Development of prediction method for mold sticking breakout based on density-based spatial clustering of applications with noise and dynamic time warping

As the core component of continuous casting machines, complex behaviors of fluid flow, heat transfer, mass transfer, and solidification occurring inside the mold are the key factors affecting the slabs quality. Breakout is one of the most catastrophic accidents in continuous casting process, which brings severe impacts on personal security, smooth producing, slab quality, and caster equipment. In particular, with the development of the high-speed casting technology, quality defects and sticking breakouts caused by high-load emerge frequently and missing or false alarms for online prediction of breakout occasionally occur.

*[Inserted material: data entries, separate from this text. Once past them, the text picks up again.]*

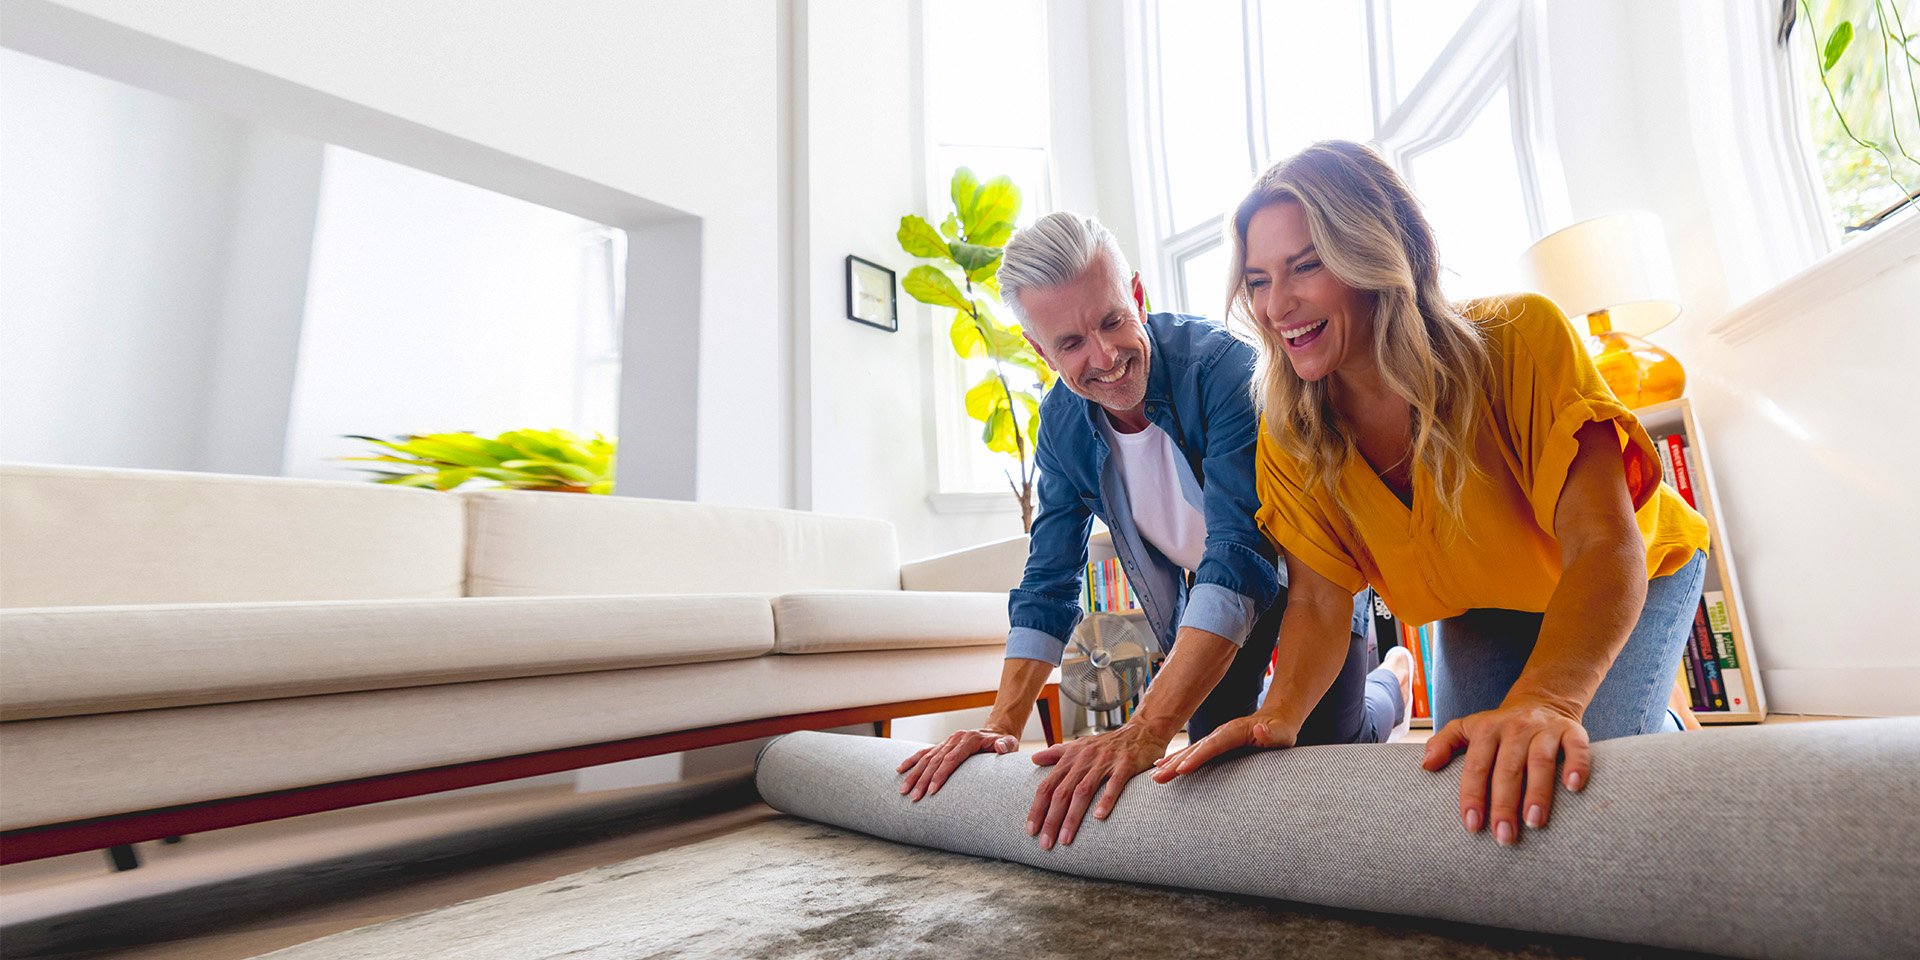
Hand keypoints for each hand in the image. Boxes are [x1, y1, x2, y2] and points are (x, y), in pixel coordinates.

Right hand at [897, 728, 1020, 800]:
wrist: (996, 731)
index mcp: (968, 740)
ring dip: (913, 774)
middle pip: (935, 761)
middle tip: (914, 798)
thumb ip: (1006, 745)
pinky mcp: (942, 746)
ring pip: (926, 758)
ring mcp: (946, 742)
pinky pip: (923, 753)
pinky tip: (900, 770)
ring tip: (903, 791)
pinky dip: (911, 761)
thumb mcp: (1010, 743)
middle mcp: (954, 739)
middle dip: (923, 780)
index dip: (940, 775)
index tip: (932, 791)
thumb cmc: (1004, 743)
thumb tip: (1000, 746)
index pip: (951, 759)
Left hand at [1026, 723, 1170, 848]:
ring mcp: (1105, 761)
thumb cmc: (1108, 743)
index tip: (1030, 830)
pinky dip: (1106, 799)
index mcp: (1071, 758)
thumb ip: (1056, 753)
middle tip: (1045, 844)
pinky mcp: (1125, 764)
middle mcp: (1084, 759)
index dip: (1038, 808)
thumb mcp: (1079, 745)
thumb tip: (1033, 759)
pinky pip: (1114, 783)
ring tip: (1065, 840)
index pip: (1048, 785)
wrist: (1141, 730)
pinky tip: (1099, 818)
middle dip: (1051, 819)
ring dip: (1072, 817)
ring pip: (1084, 791)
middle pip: (1062, 792)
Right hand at [1150, 713, 1296, 782]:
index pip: (1213, 745)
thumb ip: (1272, 733)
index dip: (1197, 756)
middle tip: (1157, 777)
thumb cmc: (1281, 731)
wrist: (1277, 720)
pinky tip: (1165, 767)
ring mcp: (1216, 738)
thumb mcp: (1282, 733)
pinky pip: (1193, 753)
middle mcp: (1221, 733)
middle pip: (1195, 748)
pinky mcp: (1215, 745)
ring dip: (1172, 763)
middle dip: (1175, 763)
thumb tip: (1260, 730)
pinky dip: (1177, 760)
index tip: (1182, 769)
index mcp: (1235, 731)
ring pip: (1190, 751)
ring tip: (1155, 775)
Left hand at [1421, 698, 1590, 845]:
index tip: (1472, 826)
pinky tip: (1573, 787)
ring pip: (1540, 761)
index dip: (1473, 796)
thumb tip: (1425, 765)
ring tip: (1534, 823)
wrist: (1542, 700)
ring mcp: (1544, 729)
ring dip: (1537, 793)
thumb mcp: (1468, 727)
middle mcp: (1514, 729)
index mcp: (1486, 730)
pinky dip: (1577, 765)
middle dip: (1504, 805)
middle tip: (1504, 837)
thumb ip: (1444, 743)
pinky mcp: (1571, 730)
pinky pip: (1577, 747)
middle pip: (1507, 769)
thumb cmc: (1500, 727)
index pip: (1476, 766)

Thus, accurate identification and prediction for the mold breakout is a top priority for online processing control. Considering the typical temperature characteristics of “time lag” and “space inversion” during a breakout, this paper introduced the concepts of dynamic time warping (DTW) and density-based spatial clustering of applications with noise (DBSCAN) in machine learning. On the basis of collecting and distinguishing the typical change modes of mold temperature, an integrated novel method for predicting breakout was developed. The proposed method applied DTW to measure the similarity of mold thermocouple temperature under different casting speeds, steel grades, and other operating conditions, while DBSCAN was used to cluster and separate the temperature samples between normal casting status and sticking breakout. On the basis of the above mentioned method, the results show that the mold sticking breakout can be effectively detected and predicted. Compared with the traditional method based on logical judgment and artificial neural network, the clustering-based breakout prediction method does not require manual setting of thresholds or parameters. According to the common rule of temperature variation in historical samples of breakout, the typical characteristics of temperature in time and space can be extracted and fused, and the breakout can be accurately distinguished and predicted, which shows good self-adaptability and robustness.